First is, to drive a stick shift car. Even before I was of age to legally practice-drive, my father took me and his trusty Volkswagen out to a deserted college parking lot one weekend and drilled me in the mysteries of this device.

The stick shift is the ideal illustration of the fact that understanding the principle of an action and actually being able to perform it are entirely different things. The clutch is merely the enabling switch for the gear shift. Depress the clutch, shift the gear, release the clutch. Simple, right? No, not at all. Coordinating the clutch and accelerator pedals to do this smoothly and efficiently without grinding, stalling, or causing the car to hop and jerk requires enormous practice and building up of muscle memory. My father is a straightforward man: describe, listen, do. He had to show great patience as I slowly stumbled my way to mastery of this skill.

But master it I did, and it's something you don't forget, even after years away, though it may become a bit rusty after long disuse until one's sea-legs return. It's proven useful over the years. Not just in Britain, where - at least up through my last visit - the default rental car is always stick, and an automatic has to be specially arranged for. Once when I was in college, an elaborate plan involving the moving of many cars around between various places nearly foundered when nobody available could drive stick. Except me.

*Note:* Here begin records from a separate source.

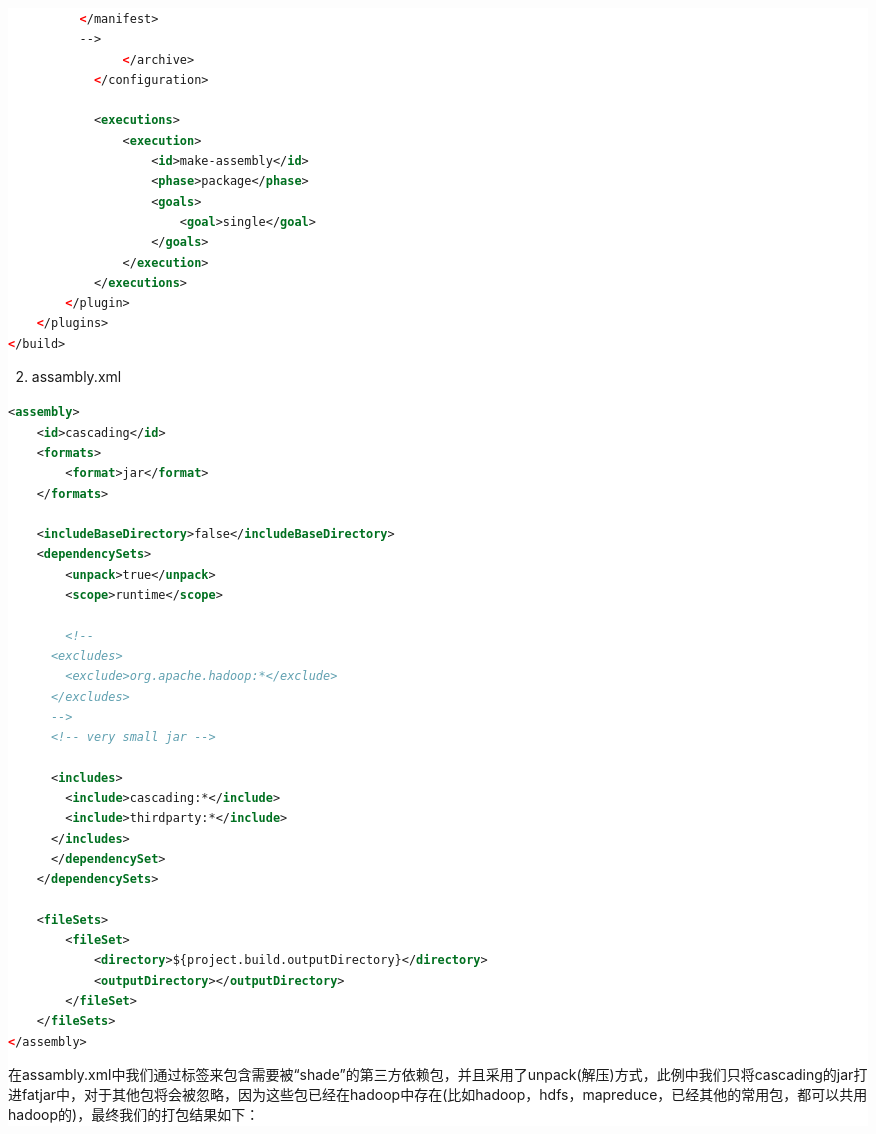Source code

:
 ```xml
          </manifest>
          -->
                </archive>
            </configuration>
            
            <executions>
            	<execution>
                	<id>make-assembly</id>
                    <phase>package</phase>
                    <goals>
                    	<goal>single</goal>
                    </goals>
                </execution>
            </executions>
        </plugin>
    </plugins>
</build>
```

2. assambly.xml

```xml
<assembly>
	<id>cascading</id>
    <formats>
    	<format>jar</format>
    </formats>
    
    <includeBaseDirectory>false</includeBaseDirectory>
    <dependencySets>
    	<unpack>true</unpack>
        <scope>runtime</scope>
        
        <!--
      <excludes>
        <exclude>org.apache.hadoop:*</exclude>
      </excludes>
      -->
      <!-- very small jar -->
      
      <includes>
      	<include>cascading:*</include>
        <include>thirdparty:*</include>
      </includes>
      </dependencySet>
    </dependencySets>
    
    <fileSets>
    	<fileSet>
        	<directory>${project.build.outputDirectory}</directory>
            <outputDirectory></outputDirectory>
        </fileSet>
    </fileSets>
</assembly>
```
在assambly.xml中我们通过<include>标签来包含需要被“shade”的第三方依赖包，并且采用了unpack(解压)方式，此例中我们只将cascading的jar打进fatjar中，对于其他包将会被忽略，因为这些包已经在hadoop中存在(比如hadoop，hdfs，mapreduce，已经其他的常用包，都可以共用hadoop的)，最终我们的打包结果如下：
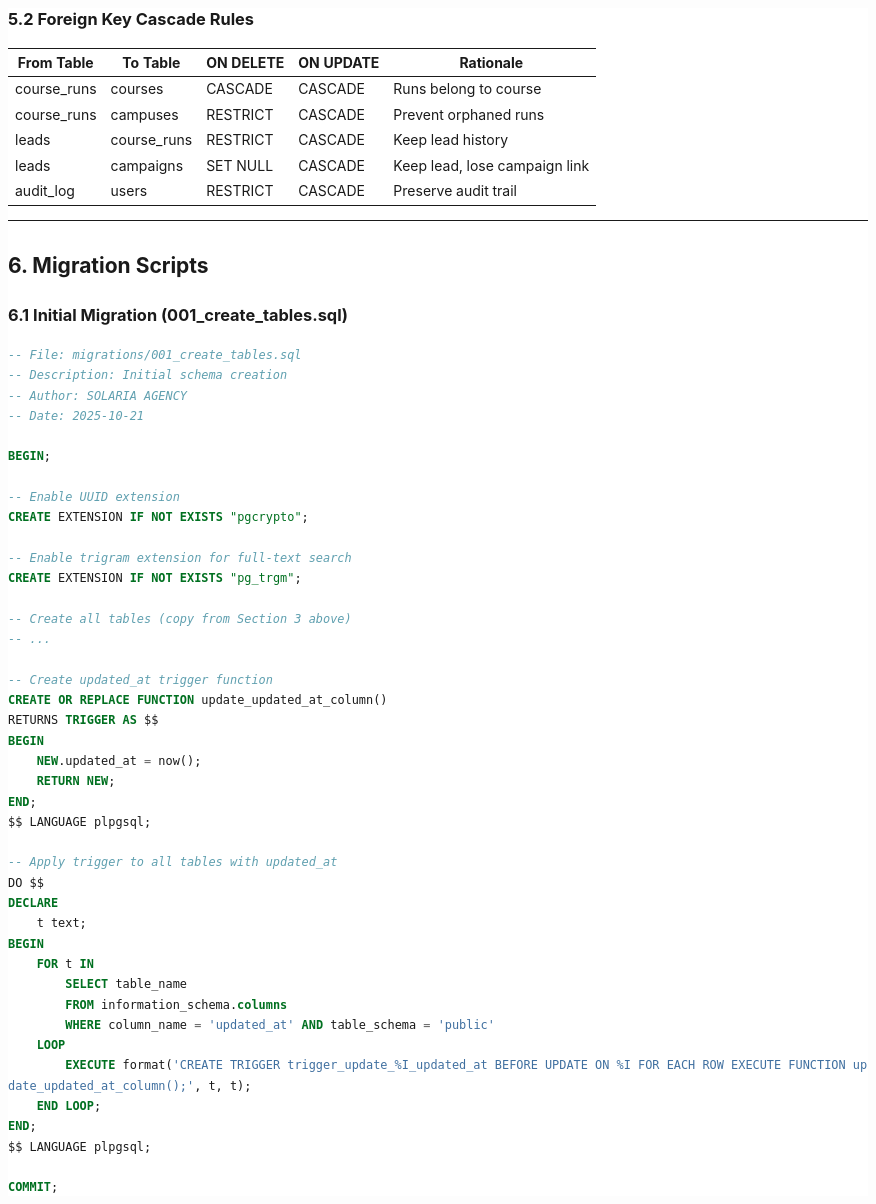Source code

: ### 5.2 Foreign Key Cascade Rules

| From Table | To Table | ON DELETE | ON UPDATE | Rationale |
|------------|----------|-----------|-----------|-----------|
| course_runs | courses | CASCADE | CASCADE | Runs belong to course |
| course_runs | campuses | RESTRICT | CASCADE | Prevent orphaned runs |
| leads | course_runs | RESTRICT | CASCADE | Keep lead history |
| leads | campaigns | SET NULL | CASCADE | Keep lead, lose campaign link |
| audit_log | users | RESTRICT | CASCADE | Preserve audit trail |

---

## 6. Migration Scripts

### 6.1 Initial Migration (001_create_tables.sql)

```sql
-- File: migrations/001_create_tables.sql
-- Description: Initial schema creation
-- Author: SOLARIA AGENCY
-- Date: 2025-10-21

BEGIN;

-- Enable UUID extension
CREATE EXTENSION IF NOT EXISTS "pgcrypto";

-- Enable trigram extension for full-text search
CREATE EXTENSION IF NOT EXISTS "pg_trgm";

-- Create all tables (copy from Section 3 above)
-- ...

-- Create updated_at trigger function
CREATE OR REPLACE FUNCTION update_updated_at_column()
RETURNS TRIGGER AS $$
BEGIN
    NEW.updated_at = now();
    RETURN NEW;
END;
$$ LANGUAGE plpgsql;

-- Apply trigger to all tables with updated_at
DO $$
DECLARE
    t text;
BEGIN
    FOR t IN
        SELECT table_name
        FROM information_schema.columns
        WHERE column_name = 'updated_at' AND table_schema = 'public'
    LOOP
        EXECUTE format('CREATE TRIGGER trigger_update_%I_updated_at BEFORE UPDATE ON %I FOR EACH ROW EXECUTE FUNCTION update_updated_at_column();', t, t);
    END LOOP;
END;
$$ LANGUAGE plpgsql;

COMMIT;
```
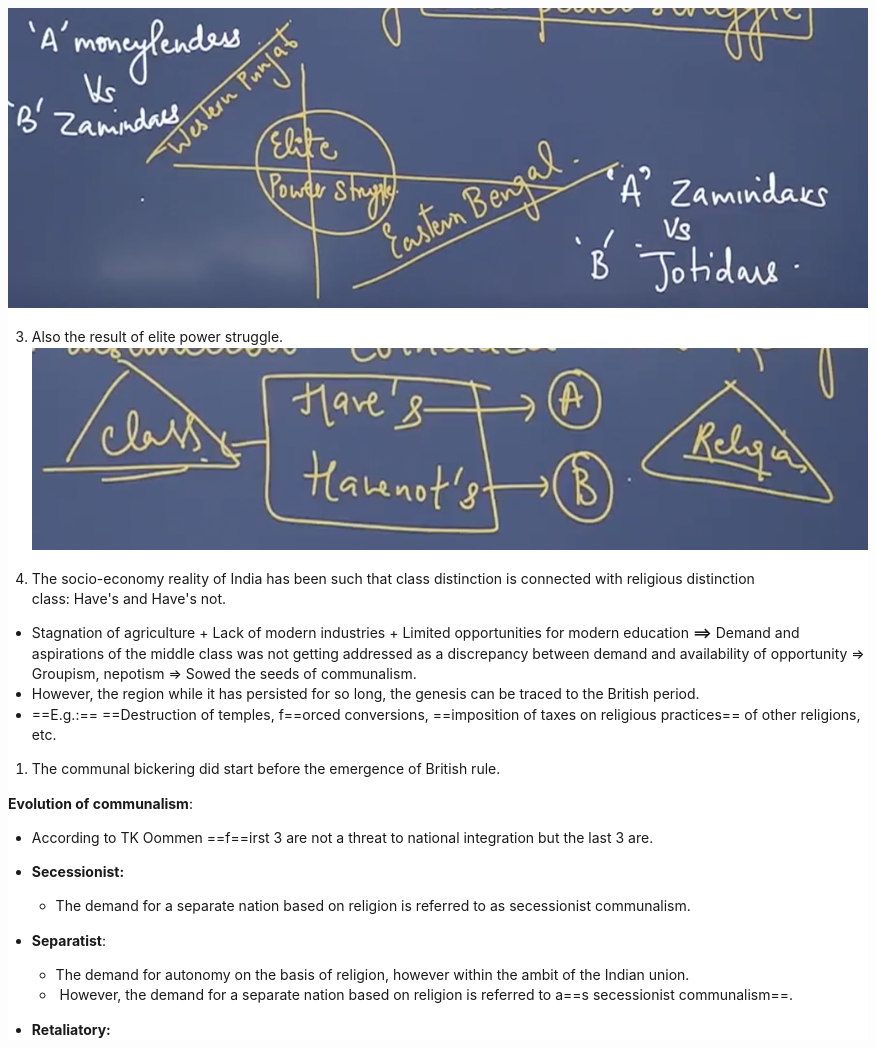  ![Exported image](Obsidian-files/Media/Exported%20image%2020250604060311-27.png)

3. Also the result of elite power struggle.
 ![Exported image](Obsidian-files/Media/Exported%20image%2020250604060308-26.png)

2. The socio-economy reality of India has been such that class distinction is connected with religious distinction class: Have's and Have's not.
 - Stagnation of agriculture + Lack of modern industries + Limited opportunities for modern education **==\>** Demand and aspirations of the middle class was not getting addressed as a discrepancy between demand and availability of opportunity =\> Groupism, nepotism =\> Sowed the seeds of communalism.
- However, the region while it has persisted for so long, the genesis can be traced to the British period.
- ==E.g.:== ==Destruction of temples, f==orced conversions, ==imposition of taxes on religious practices== of other religions, etc. 
1. The communal bickering did start before the emergence of British rule.
 
**Evolution of communalism**:
 - According to TK Oommen ==f==irst 3 are not a threat to national integration but the last 3 are.
- **Secessionist:**
    
    - The demand for a separate nation based on religion is referred to as secessionist communalism.     
- **Separatist**:
    
    - The demand for autonomy on the basis of religion, however within the ambit of the Indian union.
    -  However, the demand for a separate nation based on religion is referred to a==s secessionist communalism==.
- **Retaliatory:**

Second is, to knot a long necktie. This is not a simple skill, and since I only wore a tie two or three times a year to formal occasions, I kept forgetting it and had to be re-taught. Again, it needed patience. But eventually it stuck, and though as an adult I still don't wear one often, I am the more likely to do so because I know how. Most of my career as a librarian was in the back office behind the "Staff Only" sign, but whenever I was on duty at the reference desk, I always wore a tie.

I was rather amused when I found that few of my male friends could do this, and even ones who often wore a tie as a fashion accessory just kept a pre-knotted one hung up in the closet. Once I attended a party where the visiting guest brought a collection of ties along as party favors, and someone handed them out at the door to the men who entered. All the other men had just draped theirs around their necks as if the tie were substituting for a tallis. I hadn't yet noticed this when I came in and was given one: I was dubious, as my shirt wasn't appropriate for wearing a tie with, but I quickly knotted it up roughly. The woman who was handing out the ties was slack-jawed in astonishment. Even her husband, a figure of some note in the computer industry, couldn't do that.

I don't have many unusual skills, and some common ones defeat me. (I cannot hit a ping-pong or tennis ball over a net, or usually hit it at all, though a volleyball I could manage when I was still limber.) But I owe my ability to type fast to my mother's insistence that I learn touch-typing, and these two I owe to the wisdom and patience of my father. Thanks, Dad.